You've made the decision to get healthy and lose weight, to firm up those jiggles and lose the beer belly.  You quit hitting Subway for lunch and started making time for breakfast.  You joined a gym, bought an exercise ball, tried yoga, attempted pilates.  You have lazy days and days where you end up face-first in a pint of Ben & Jerry's but overall you're still plugging away at this health thing.

So now what?  Even if you're still seeing big results, what's the next step?  How do you keep this good thing going for, let's face it - forever?

It is time to develop a healthy skill set, whatever your goals may be - and that takes practice.  Like sports, music or learning another language, consistent work toward improvement with specific goals in mind creates a mindset for success.

Use these tips to build momentum:

1.  Make your surroundings reflect the success you want to achieve.  There is a reason motivational posters are plastered in locker rooms.  Find success stories that inspire you and refer to them often.  Make a 'Vision Collage' that reflects the values you want to keep in mind.  Sure, it might sound hokey at first, but reading a Lance Armstrong quote like, "People ask me what I'm on.  I'll tell you what I'm on.  I'm on my bike busting my ass for six hours a day.  What are you on?" will make it easier to put in the last few minutes on a long workout.  Pick your vision of excellence and put it on display.

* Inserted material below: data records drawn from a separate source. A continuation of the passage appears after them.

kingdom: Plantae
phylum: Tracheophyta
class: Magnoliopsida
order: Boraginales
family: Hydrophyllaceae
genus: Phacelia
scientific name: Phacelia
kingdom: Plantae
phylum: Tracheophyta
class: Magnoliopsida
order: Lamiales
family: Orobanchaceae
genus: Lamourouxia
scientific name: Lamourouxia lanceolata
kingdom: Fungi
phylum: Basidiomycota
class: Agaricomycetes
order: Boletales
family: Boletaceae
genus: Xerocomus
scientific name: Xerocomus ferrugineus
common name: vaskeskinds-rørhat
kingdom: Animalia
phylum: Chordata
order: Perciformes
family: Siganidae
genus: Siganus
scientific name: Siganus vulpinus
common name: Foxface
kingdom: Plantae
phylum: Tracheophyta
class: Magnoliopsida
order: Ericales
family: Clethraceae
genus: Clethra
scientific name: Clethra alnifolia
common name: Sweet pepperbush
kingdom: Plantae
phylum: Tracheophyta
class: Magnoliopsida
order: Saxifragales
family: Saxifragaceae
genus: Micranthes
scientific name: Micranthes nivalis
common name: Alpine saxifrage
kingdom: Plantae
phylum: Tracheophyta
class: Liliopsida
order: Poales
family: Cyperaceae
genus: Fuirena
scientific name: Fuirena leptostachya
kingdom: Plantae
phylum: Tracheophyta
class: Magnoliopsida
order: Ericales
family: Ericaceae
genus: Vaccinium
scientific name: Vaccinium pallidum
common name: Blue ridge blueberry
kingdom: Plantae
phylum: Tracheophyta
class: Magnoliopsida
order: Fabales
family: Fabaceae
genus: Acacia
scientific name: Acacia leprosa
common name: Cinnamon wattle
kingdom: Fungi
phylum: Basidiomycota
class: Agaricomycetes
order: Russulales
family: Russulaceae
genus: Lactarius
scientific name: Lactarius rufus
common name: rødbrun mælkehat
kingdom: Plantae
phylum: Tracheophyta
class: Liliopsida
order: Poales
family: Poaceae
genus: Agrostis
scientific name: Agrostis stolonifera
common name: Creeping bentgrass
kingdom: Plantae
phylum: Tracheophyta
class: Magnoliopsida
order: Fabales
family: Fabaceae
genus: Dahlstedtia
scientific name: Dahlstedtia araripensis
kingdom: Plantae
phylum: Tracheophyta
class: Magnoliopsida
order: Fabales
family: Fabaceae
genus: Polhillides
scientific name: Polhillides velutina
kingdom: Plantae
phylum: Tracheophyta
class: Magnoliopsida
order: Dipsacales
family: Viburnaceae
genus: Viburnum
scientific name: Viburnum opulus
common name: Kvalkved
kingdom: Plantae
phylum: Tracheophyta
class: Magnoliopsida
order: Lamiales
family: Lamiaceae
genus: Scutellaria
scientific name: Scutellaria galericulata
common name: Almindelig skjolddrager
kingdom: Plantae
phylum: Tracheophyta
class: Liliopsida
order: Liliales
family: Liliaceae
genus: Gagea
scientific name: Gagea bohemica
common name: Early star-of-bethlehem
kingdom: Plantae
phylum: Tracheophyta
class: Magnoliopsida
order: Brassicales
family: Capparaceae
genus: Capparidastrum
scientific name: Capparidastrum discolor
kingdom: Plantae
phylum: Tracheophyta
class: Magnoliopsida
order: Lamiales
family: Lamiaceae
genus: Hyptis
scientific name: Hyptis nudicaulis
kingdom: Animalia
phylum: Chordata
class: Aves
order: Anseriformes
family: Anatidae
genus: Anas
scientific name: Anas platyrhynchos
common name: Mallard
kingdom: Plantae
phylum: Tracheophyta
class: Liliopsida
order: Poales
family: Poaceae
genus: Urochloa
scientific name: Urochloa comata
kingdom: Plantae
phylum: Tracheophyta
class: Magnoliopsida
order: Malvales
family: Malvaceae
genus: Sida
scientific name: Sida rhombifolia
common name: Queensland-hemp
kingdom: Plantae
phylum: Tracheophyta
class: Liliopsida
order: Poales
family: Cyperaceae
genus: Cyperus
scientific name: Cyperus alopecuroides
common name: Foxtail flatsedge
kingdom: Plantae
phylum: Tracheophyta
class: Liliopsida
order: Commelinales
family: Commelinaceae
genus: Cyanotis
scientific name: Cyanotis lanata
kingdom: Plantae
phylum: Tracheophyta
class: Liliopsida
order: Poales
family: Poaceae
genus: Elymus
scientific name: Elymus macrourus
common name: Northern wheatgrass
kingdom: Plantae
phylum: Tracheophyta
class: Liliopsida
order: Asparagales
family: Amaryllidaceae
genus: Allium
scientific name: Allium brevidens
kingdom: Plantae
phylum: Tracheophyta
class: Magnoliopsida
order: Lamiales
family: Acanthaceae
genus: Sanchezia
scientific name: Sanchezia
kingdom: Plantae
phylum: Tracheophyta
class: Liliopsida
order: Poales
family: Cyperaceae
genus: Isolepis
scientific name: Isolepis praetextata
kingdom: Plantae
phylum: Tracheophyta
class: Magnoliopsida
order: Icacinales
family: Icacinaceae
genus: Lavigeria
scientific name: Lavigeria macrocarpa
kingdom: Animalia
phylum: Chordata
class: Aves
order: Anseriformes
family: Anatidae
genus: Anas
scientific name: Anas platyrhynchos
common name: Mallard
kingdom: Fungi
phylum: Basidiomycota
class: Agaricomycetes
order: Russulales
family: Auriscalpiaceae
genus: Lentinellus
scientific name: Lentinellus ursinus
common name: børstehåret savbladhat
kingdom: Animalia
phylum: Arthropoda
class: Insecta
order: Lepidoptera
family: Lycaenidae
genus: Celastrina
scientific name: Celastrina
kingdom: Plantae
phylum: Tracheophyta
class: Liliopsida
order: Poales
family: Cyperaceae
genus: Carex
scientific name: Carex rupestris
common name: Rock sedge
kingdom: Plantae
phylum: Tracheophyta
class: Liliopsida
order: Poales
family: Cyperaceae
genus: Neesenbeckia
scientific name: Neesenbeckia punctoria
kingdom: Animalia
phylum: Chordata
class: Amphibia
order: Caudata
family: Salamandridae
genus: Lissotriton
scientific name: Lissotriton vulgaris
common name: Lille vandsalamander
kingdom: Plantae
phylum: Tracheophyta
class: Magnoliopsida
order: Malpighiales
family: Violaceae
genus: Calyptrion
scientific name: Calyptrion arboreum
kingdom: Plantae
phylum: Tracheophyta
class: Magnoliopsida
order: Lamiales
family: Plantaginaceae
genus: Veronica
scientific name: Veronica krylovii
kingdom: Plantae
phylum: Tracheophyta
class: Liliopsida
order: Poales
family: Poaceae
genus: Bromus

2.  Associate yourself with people who are actively pursuing similar goals.  Join a running, walking or biking club.  Sign up for a race.  Check out the bulletin boards at the gym, YMCA, coffee shop.  Use facebook.  Buy a "Runner Girl" or "Life is Good" t-shirt - it is surprising how many people you can meet by sharing your interests in a general way.

3.  Once again, share your intentions with a few people who you know will encourage you and keep you honest.  Give yourself permission to put a few not-so-positive friends on the back burner until you feel more centered in your new reality.

4.  Plan ahead for the bumps and stresses of life with a healthy Plan B.  Keep a small, healthy snack on hand in the car (apples, almonds and granola bars hold up well for a couple of days); pack an extra change of clothes for the gym in the trunk; fill your water bottle and pack your lunch the night before.  Throw away the Ben & Jerry's right now so it isn't a temptation when you've had a terrible day.  (Right now.  Do it.  Now.)  Keep your healthy triggers in sight at all times.  If you put the elliptical machine in front of the TV, it is less likely to become a clothes rack than in the corner.

5.  Enjoy your success.  Do not punish yourself for mistakes or slip-ups.  Success is based on constructive action over time, not perfection every time.  Instead of beating yourself up for a bad day, hit the gym and use the time to think about what caused the issue (like not throwing that Ben & Jerry's away like you should have), create a plan for the next step and move forward.  Break your bad mood by contacting one of your positive people or supporting one of your new buddies.